Input/output in POSIX

Both the C library and the POSIX standard library contain file I/O functions. Usually, the C library ones build on the POSIX ones if you are on a POSIX system.

The POSIX I/O functions are declared in fcntl.h and unistd.h. The main ones are:

Open and Close

  • int open(const char *pathname, int flags, [mode_t mode]) opens a file and returns a file descriptor. The flags are the boolean OR (|) of one or more of the following:
    • O_CREAT: if the file does not exist, create it. In this case the optional mode parameter can be used to specify the permissions for the newly created file. If the O_CREAT flag is omitted and the file does not exist, open returns an error.
    • O_EXCL: return an error if the file already exists (only really useful together with O_CREAT).
    • O_PATH: don't really open the file, just make a file descriptor (that you can use to e.g. stat the file). In this case you do not need one of the three flags mentioned in the next point.
    • O_RDONLY, O_WRONLY, O_RDWR: exactly one of these mutually exclusive flags must be set to indicate whether you want read, write or both access modes on the file.
    • O_TRUNC: if the file already exists, then its previous contents are overwritten if you open it to write.
    • O_NONBLOCK: this is the most interesting option and the main reason why you might want to use open over fopen. More details on this in the next activity.
    • There are a lot more flags that you can see with man 2 open.
    • int close(int fd): close a file descriptor. Returns 0 on success and -1 (setting errno) on error.

You might wonder how a C function call can have an optional parameter. The function is actually declared in fcntl.h as int open(const char*, ...) where the ellipsis means any number of parameters of any type just like printf uses.

If open() fails, it returns a negative number that indicates the error code: see errno.h for the names of the codes and the manual page (man 2 open) for what each one means for this function.

(Non)blocking IO

When you read from a regular file, there is a short delay while the kernel does the actual reading for you - possibly it has to fetch the data from disk. This is not what is meant by blocking. However, when you read from a pipe (e.g. you call a | b in the shell and b reads from standard input) or from a named pipe (FIFO), then if no process is connected to the writing end, your system call blocks until someone writes to the pipe.

The Posix functions offer an option O_NONBLOCK that makes a call fail instead of block. This is one of the reasons that you might use read directly rather than fread. While this is an important topic for concurrent programming (and especially network programming), that can wait until second year.

Read and Write

  • ssize_t read(int fd, void *buf, size_t count): read up to count bytes from the file descriptor fd into the buffer. In case of an error, this returns -1 and puts the error code in errno. If the end of file is reached, then the return value might be less than count (possibly zero) but this does not count as an error.
  • ssize_t write(int fd, const void *buf, size_t count): the same but for writing to a file (descriptor).

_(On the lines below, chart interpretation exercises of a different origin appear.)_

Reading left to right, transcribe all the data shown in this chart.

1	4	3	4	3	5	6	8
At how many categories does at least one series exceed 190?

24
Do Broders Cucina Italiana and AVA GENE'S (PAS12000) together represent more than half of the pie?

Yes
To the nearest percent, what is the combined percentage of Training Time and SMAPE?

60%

Before you use any of these functions, there are two warnings. The small one is that unlike the C library which provides buffered input/output, the POSIX functions do not - so while it's ok to read a large file one character at a time with fread due to buffering, this becomes really inefficient if you use the basic read.

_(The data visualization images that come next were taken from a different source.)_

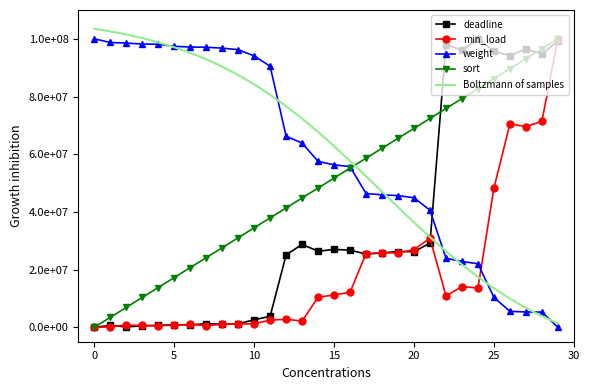

How many interior local peaks does the min_load series have?

7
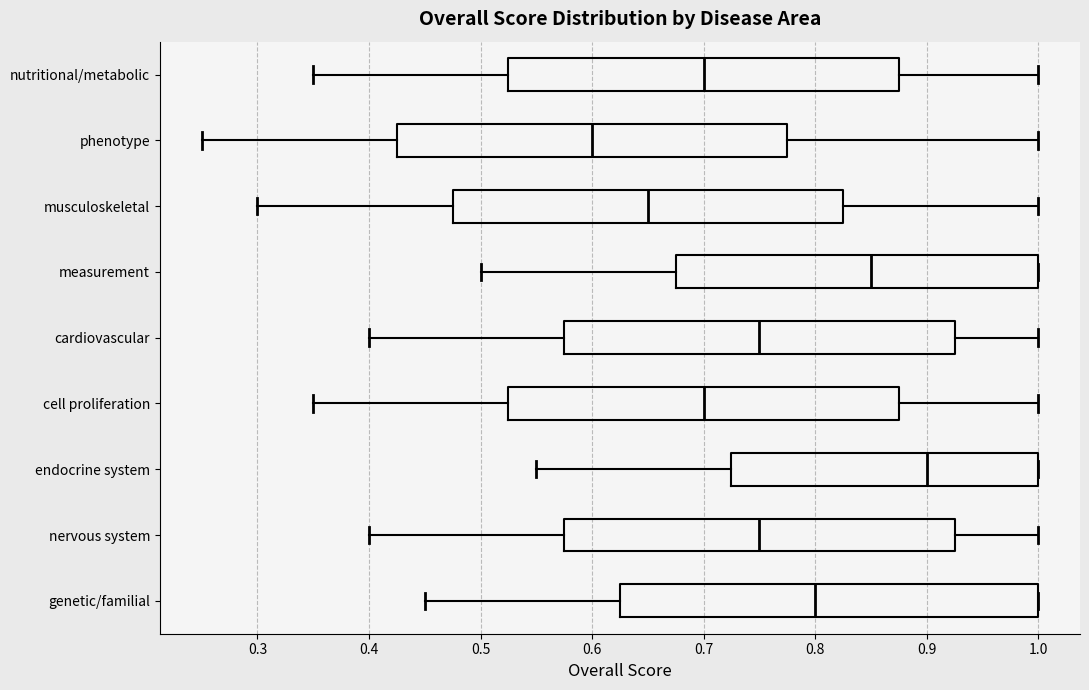

Which box's median line is the furthest to the right?

endocrine system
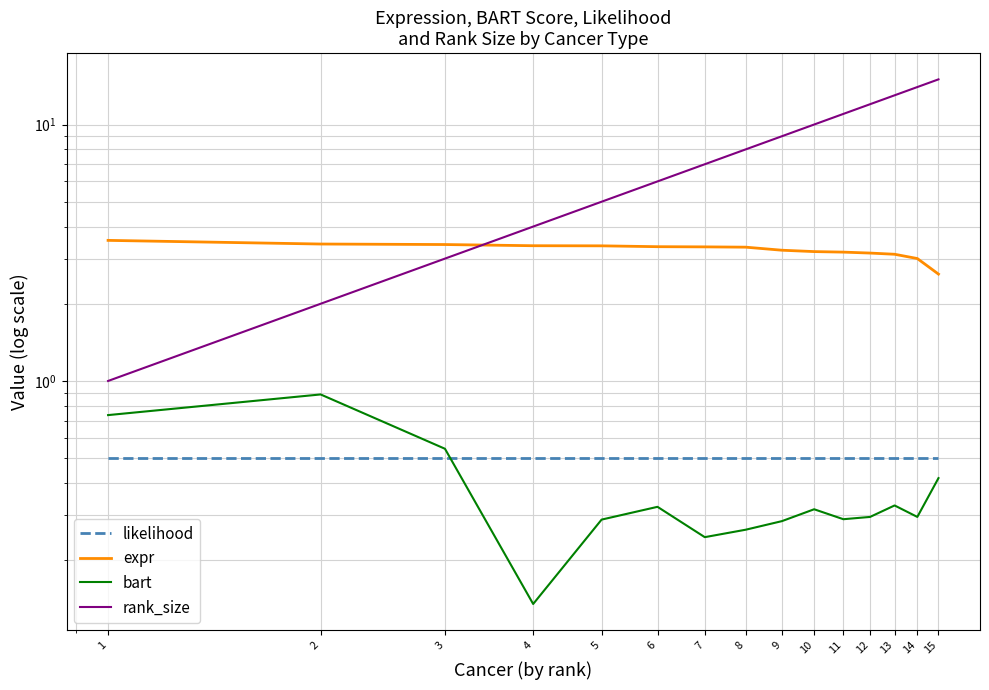

Rank the series by their maximum value, from highest to lowest.

rank_size, expr, bart, likelihood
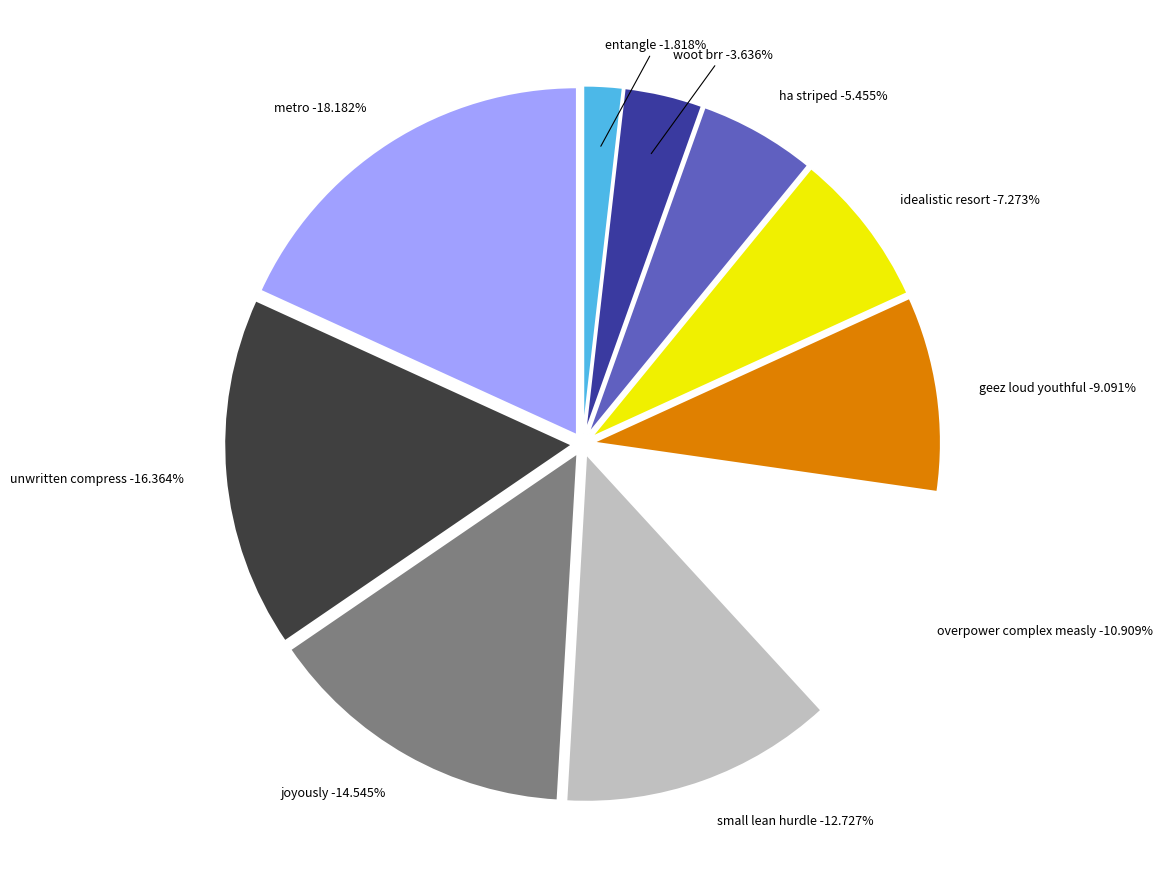

To the nearest percent, what portion does ha striped represent?

5%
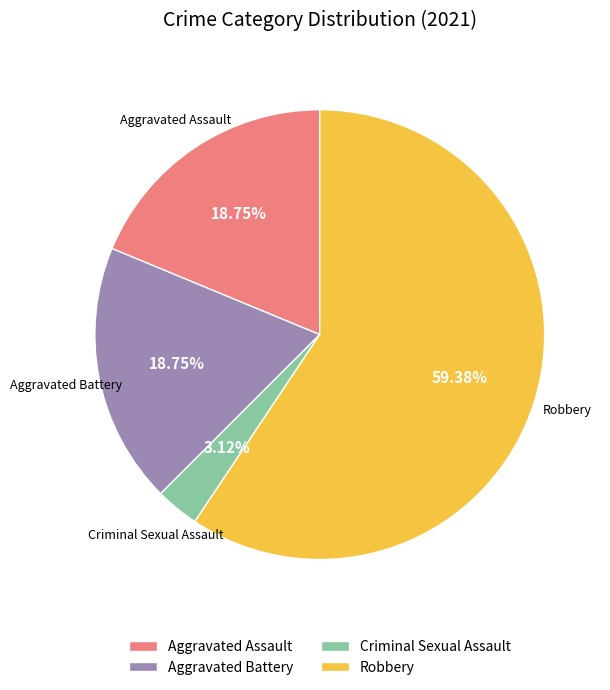

To the nearest percent, what is the difference between the largest and smallest slice percentages?

56%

The big warning is that checking return values is even more important than usual because these functions can return two kinds of errors: fatal ones (e.g. file not found) and temporary ones, which basically means try again, so in some cases the correct pattern to use these functions is to call them in a loop that repeats until the function either succeeds or returns a fatal error. Specifically, read() can return any of the following:

  • -1, errno = EINTR: the call was interrupted, try again.
  • -1, errno = EAGAIN or errno = EWOULDBLOCK: you have requested non-blocking IO, and the call would block.
  • -1, any other errno: a fatal error occurred and errno gives more information. You must not retry the call.

Exercise

In the sources for busybox (git clone git://busybox.net/busybox.git), use your shell skills to find the source file and line where the function safe_read is defined, and study the pattern used there to operate read in a loop.